As an example, she talks about the checkoffs required in the simulation lab before a student can do anything to a patient. “You fail a competency exam if you miss any particular point,” she says, recalling a student who forgot to introduce herself to the patient and did everything else right, but failed the competency because of that oversight. “The stakes are really high because they have to be. In health care you can’t make a mistake, or somebody suffers.”
For example, Dr. Walmsley says that with nurses taking care of multiple people and giving drugs to multiple people, it’s very easy to walk in and give the wrong drug to the wrong person.
“And that’s been proven over and over and over,” she says. “So, we have system now, and you cannot miss a loop.”
For most students, it can be the first time they have ever failed at anything in their lives, Dr. Walmsley says, and sometimes the fear of failure in itself becomes paralyzing.
Teaching them to deal with that stress and anxiety, as well as other life stressors, is what the Work-Life initiative at the College is all about, she says. “We are promoting— and dedicating faculty and resources to—a formal CPR room where students can go do things like yoga, tai chi and meditation,” she says. “We’re building the program, bringing in different kinds of practitioners; we are trying to create a space where students can go.”
Dr. Walmsley, who also has an EdS in psychology, says they are also raising awareness among faculty that students need support in a positive way rather than thinking when a student is anxious or depressed that the only solution is to send them to the counseling center.
“Absolutely direct them to a health care worker if someone is having a crisis or is showing symptoms of clinical anxiety or depression,” she says. “But just in a general environment where there are high expectations, we are trying to create a culture where people recognize that normal everyday stressors are real to students.”
Dr. Walmsley says her vision is that every nursing student be formally trained in basic relaxation, meditation and enhancing resilience. “Ideally, they would take it in to their patients’ rooms and help them increase their resiliency with some of these basic practices,” she says.
The College also began a new tradition in the spring, a Circle of Remembrance gathering, to recognize and honor those who may have suffered an illness, injury or even a loss of a family or friend, this past academic year. Faculty, staff and students left heart-shaped notes on the Compassionate and Caring Trees.

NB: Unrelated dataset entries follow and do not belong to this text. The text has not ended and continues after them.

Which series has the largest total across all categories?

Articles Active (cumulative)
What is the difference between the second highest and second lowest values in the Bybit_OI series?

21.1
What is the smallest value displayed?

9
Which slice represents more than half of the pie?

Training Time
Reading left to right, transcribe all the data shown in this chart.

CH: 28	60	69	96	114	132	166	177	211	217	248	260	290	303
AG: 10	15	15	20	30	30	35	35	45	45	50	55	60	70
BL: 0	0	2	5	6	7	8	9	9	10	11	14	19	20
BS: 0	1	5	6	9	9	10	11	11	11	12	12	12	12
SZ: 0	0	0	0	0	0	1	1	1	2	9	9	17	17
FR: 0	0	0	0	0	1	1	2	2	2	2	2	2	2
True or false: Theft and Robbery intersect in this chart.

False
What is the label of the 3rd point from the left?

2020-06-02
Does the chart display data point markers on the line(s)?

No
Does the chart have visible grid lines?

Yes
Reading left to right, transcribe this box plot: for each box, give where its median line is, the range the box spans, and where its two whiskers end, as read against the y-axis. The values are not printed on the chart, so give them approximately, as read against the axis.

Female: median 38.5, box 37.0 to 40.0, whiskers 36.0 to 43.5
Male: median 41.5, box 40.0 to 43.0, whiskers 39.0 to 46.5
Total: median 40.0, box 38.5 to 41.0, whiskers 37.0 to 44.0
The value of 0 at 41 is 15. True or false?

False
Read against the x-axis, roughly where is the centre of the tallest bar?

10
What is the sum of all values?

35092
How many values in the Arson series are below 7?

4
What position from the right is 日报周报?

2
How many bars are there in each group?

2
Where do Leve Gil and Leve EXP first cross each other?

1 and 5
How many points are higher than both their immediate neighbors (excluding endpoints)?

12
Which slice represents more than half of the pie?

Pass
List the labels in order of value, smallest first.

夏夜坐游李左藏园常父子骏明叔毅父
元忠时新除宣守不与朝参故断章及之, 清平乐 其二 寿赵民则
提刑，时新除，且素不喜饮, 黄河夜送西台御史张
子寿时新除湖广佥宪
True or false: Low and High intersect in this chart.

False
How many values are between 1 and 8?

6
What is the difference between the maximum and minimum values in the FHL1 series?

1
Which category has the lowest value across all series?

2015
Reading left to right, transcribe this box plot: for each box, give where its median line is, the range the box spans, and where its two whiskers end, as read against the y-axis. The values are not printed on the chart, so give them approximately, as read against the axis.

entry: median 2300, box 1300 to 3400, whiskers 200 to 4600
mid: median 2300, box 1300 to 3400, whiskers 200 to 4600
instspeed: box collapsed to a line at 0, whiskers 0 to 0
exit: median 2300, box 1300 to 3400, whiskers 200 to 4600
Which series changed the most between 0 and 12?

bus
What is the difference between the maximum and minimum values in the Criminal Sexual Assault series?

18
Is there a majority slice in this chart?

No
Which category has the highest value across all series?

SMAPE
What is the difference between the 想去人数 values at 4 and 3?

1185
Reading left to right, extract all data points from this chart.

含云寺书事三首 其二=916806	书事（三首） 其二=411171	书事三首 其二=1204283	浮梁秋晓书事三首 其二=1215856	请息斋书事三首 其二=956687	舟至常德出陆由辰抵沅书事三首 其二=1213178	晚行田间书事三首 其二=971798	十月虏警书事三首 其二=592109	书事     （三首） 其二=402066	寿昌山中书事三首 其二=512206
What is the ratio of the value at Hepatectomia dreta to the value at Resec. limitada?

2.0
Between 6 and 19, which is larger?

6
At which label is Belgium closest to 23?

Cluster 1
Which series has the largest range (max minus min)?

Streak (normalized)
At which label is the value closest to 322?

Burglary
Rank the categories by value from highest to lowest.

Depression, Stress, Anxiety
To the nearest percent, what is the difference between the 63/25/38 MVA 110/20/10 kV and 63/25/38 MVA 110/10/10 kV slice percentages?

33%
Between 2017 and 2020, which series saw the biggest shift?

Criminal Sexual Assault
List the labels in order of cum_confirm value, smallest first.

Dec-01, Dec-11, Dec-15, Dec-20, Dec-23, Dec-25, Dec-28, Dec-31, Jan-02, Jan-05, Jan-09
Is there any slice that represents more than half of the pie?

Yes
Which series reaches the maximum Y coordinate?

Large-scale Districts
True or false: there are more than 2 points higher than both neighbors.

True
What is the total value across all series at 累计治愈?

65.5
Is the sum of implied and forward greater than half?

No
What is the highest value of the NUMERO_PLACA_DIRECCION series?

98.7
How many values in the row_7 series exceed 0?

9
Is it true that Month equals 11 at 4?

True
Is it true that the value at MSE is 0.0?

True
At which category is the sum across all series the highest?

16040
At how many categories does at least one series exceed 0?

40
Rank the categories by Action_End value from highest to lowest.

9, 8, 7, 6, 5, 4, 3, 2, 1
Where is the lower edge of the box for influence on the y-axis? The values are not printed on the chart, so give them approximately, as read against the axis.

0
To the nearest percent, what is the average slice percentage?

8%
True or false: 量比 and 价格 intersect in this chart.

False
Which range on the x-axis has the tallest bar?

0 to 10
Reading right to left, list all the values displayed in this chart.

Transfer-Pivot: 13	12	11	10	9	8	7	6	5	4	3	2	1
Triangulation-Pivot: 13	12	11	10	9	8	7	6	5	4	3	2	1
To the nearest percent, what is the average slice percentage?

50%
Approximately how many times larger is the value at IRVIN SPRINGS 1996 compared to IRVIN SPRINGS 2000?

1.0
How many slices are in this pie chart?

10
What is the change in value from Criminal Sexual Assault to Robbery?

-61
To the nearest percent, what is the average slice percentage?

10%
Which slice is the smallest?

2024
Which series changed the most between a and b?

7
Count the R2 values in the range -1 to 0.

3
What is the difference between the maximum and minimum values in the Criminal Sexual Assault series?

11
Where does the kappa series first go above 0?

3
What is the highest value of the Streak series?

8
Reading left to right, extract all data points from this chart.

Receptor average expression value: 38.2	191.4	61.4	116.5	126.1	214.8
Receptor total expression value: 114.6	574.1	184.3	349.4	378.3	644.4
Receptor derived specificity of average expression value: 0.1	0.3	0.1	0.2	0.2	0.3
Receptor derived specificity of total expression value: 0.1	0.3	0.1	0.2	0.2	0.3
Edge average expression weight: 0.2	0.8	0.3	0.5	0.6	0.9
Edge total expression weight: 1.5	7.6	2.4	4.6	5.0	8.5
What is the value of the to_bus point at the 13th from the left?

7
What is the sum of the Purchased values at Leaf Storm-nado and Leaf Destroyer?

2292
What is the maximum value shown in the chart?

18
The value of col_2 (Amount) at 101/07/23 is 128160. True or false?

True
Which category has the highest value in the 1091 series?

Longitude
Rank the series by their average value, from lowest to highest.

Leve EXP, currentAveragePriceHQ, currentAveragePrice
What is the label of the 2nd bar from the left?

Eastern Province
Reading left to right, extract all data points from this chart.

Loleng says her own resiliency was the result of having support, and she wants to pass that on to others.
“I really love nursing and everything I am learning about,” she says. “But it is so taxing, emotionally as well academically. I have had people around me to help me get through the hard times. I want everyone to have that and a place to go that addresses mental health in an open way. Because in order to take care of others, you have to first take care of yourself.”